La législation exhorte le président américain Joe Biden à donner suite à ses promesses de campagne en rouvrant le consulat américain à Jérusalem, qui servait de mission de facto auprès des Palestiniens, ainsi que la mission diplomatique de l’OLP à Washington. Toutes deux ont été fermées par l’administration Trump.

Le projet de loi prévoit également l’abrogation de la loi antiterroriste de 1987, qui considère l’OLP et ses affiliés comme des organisations terroristes.

Pour contourner l’obstacle, la législation stipule que les États-Unis devraient encourager l’AP à réformer sa pratique dite du « pay-to-slay », qui consiste à verser des allocations régulières aux prisonniers et aux familles des terroristes décédés par le biais de son programme d’aide sociale.

M. Levin a dévoilé le projet de loi lors d’une conférence de presse tenue jeudi sur les marches du Capitole, où il a été rejoint par plusieurs co-signataires du projet – les représentants Jan Schakowsky de l’Illinois, Sara Jacobs et Alan Lowenthal de Californie, et Peter Welch du Vermont.

Introducing the Two-State Solution Act!

Posted by Congressman Andy Levin on Thursday, September 23, 2021

Tous les cinq ont déclaré qu’ils soutenaient un projet de loi distinct, approuvé par la Chambre plus tard dans la journée, visant à accroître le financement du système de défense antimissile israélien du Dôme de Fer. Il est toutefois peu probable que les Démocrates modérés qui ont présenté la législation sur le Dôme de Fer leur rendent la pareille, et la loi sur la solution à deux États aura très probablement du mal à passer au Congrès, en raison de la forte critique des actions israéliennes en Cisjordanie.

Malgré cette opposition modérée, les législateurs progressistes et pro-israéliens présents à la conférence de presse de jeudi étaient optimistes quant aux chances de réussite de leur projet de loi.

« Nous avons besoin d’un nouveau centre de gravité pour faire réellement quelque chose pour apporter la paix à long terme pour Israël et les droits de l’homme pour les Palestiniens », a déclaré Levin.

« Nous parlons au nom de l’opinion publique américaine. Le public américain veut une solution à deux États », a ajouté M. Lowenthal.

« J’ai un master en résolution de conflits internationaux.
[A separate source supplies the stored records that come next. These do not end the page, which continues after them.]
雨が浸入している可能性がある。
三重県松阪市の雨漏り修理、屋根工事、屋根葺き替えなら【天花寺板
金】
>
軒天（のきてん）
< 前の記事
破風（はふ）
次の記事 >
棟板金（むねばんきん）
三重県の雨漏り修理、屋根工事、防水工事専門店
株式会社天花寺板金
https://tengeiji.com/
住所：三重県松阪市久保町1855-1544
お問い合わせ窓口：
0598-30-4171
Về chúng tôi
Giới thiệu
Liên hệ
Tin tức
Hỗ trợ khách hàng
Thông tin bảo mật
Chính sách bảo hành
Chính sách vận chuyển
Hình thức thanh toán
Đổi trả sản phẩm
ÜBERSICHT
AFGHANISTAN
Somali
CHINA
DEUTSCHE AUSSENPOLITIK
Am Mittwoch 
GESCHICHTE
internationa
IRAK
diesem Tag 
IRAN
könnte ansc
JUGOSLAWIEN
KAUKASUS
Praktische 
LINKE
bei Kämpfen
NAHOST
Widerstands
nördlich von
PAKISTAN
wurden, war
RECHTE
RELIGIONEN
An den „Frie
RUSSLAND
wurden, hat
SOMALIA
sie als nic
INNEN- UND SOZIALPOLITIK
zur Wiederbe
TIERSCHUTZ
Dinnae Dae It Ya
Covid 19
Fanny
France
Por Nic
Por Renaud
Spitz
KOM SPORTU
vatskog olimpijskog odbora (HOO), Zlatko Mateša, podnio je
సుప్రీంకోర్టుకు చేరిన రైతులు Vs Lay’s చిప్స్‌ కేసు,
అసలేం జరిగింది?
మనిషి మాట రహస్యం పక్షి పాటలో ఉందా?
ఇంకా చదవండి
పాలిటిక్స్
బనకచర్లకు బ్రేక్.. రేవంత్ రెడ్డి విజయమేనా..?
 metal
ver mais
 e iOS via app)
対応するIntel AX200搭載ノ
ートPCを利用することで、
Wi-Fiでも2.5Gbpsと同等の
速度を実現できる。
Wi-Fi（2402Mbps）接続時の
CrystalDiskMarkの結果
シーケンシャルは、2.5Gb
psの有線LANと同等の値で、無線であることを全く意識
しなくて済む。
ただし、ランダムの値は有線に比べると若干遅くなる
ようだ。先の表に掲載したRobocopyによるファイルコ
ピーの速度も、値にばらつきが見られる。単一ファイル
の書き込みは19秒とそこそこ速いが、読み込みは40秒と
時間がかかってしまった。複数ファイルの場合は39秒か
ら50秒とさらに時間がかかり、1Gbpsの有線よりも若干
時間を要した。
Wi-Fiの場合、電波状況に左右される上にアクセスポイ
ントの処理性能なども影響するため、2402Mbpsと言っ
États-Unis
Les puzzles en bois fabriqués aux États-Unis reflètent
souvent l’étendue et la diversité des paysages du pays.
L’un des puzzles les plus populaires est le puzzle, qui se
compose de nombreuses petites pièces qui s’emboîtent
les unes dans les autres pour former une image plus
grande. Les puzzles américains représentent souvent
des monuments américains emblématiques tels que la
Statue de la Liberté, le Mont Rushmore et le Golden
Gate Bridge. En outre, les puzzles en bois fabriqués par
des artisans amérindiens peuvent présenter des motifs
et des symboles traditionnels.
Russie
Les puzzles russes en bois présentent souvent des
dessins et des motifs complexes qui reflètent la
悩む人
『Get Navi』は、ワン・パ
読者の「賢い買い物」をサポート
Je travaille sur ces questions depuis très longtemps », a déclaré Mme Jacobs, membre du Congrès pour la première fois. « La question n’est pas de savoir si nous allons faire la paix maintenant… Cela ne veut pas dire que nous ne devons rien faire, ou perdre espoir. »

Andy Levin, représentant démocrate du Michigan. (Crédit : House Television via AP)

Andy Levin a déclaré dans une interview avec la Jewish Telegraphic Agency que la grande majorité de la communauté juive américaine soutenait son approche, qui consiste à plaider pour une aide à Israël, mais avec une surveillance stricte pour s’assurer que l’argent n’entrave pas la possibilité d’une solution à deux États.

M. Levin a fait référence à un sondage réalisé par l’Institut électoral juif en juillet, après le conflit de Gaza, dans lequel 58 % des électeurs juifs ont déclaré qu’il serait approprié de restreindre l’aide à Israël afin que le pays ne puisse pas dépenser l’argent américain pour les implantations.

Au cours de la conférence de presse, il a minimisé les « excuses » couramment utilisées par les opposants pour rejeter la recherche d’une solution à deux États, citant la domination du Hamas à Gaza, le manque de légitimité de l’AP ou l’opposition du Premier ministre Naftali Bennett à un État palestinien. Il l’a dédaigneusement qualifié de « gentleman qui représente six sièges à la Knesset ».

« Nous pouvons trouver beaucoup d’excuses, mais ce qui manque, c’est que les États-Unis jouent un rôle musclé en affirmant que nous vous soutenons et vous rassemblons contre vents et marées pour parvenir à une solution à deux États », a-t-il expliqué.

M. Levin a présenté son projet de loi lors de la conférence de presse avec J Street, groupe juif libéral de politique au Moyen-Orient qui, ces dernières années, a approuvé certaines restrictions de l’aide américaine à Israël. Hadar Susskind, PDG d’Americans for Peace Now, s’est également joint à lui et a pris la parole, son groupe épousant des vues similaires.

Le personnel de JTA et du ToI a contribué à cet article.